The police enforce a racist agenda
In the early 1700s, emergent systems of localised American patrols and service groups were tasked with the prevention of slave revolts. An active agenda to protect the interests of white supremacy was and is prevalent, considering the lack of reform in current national police departments.
Colonial American policing had been an informal and unregulated practice. Through the 1700s and early 1800s, policing was socially associated with gang activity and safeguarding the interests of paying parties. The first publicly organised and funded policing system was the 1838 Boston Police Department, whose primary responsibility was to manage commodity trades.  This was not the case in the South, where the founding of formal police services were provisions for the continuation of Black oppression and heavily pro-segregation. In Alabama and Mississippi, the primary function of marshalling was to uphold the partitions between white and African American communities, in name of racially driven legal practices such as the ruling of the Plessy vs. Ferguson case of 1896, which gave rise to the 'Jim Crow' segregation laws.  Waves of immigration thereafter further instigated a foundational discriminatory practice in state police forces.
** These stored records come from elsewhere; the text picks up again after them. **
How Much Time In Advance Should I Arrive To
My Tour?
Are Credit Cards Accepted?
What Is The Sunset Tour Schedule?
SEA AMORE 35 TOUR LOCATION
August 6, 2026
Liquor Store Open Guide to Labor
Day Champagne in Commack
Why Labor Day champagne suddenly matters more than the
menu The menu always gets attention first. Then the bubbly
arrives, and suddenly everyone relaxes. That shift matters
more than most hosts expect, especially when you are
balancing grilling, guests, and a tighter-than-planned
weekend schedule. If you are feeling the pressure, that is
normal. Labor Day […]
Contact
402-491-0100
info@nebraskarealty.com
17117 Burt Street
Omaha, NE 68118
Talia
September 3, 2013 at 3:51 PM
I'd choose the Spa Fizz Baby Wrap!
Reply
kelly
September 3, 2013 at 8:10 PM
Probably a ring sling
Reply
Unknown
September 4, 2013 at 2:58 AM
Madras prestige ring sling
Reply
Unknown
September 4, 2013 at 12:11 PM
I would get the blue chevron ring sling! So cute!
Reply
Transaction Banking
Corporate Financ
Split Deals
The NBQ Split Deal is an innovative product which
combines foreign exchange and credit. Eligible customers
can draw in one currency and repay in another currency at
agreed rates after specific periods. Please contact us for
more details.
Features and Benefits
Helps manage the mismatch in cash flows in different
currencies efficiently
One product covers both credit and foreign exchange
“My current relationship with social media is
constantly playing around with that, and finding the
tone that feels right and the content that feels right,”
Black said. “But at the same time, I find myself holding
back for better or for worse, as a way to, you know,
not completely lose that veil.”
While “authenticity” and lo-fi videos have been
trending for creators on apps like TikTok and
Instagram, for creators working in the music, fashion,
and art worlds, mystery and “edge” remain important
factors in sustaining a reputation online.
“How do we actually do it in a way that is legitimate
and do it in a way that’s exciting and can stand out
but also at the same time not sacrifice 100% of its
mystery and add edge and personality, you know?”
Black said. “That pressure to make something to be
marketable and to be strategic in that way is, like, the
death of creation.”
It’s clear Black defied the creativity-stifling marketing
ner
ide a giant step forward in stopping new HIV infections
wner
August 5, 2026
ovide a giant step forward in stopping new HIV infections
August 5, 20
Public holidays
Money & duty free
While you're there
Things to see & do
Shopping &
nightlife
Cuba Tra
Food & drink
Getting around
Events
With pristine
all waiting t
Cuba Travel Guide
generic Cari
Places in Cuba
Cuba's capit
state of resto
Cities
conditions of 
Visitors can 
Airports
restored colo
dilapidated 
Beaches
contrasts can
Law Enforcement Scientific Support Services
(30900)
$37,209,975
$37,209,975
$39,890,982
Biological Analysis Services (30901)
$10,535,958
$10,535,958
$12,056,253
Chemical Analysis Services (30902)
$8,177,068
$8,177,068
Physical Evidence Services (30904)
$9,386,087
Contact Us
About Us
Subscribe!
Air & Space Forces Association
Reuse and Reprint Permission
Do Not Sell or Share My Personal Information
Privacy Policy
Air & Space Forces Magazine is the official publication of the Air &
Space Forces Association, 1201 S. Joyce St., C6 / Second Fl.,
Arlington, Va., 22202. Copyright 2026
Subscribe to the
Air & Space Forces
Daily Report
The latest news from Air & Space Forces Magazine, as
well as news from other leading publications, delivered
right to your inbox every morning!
It was not until the Wickersham Commission of 1929 that all state police departments were under their first true internal investigation and semi-reform, though not for their inability to endorse justice and racial equality, but for their 'ineffectiveness' in being non-politically associative.  To this day, there has been no reform or corrective effort in the police service or American government to alter their institutional and systemic racially charged agenda.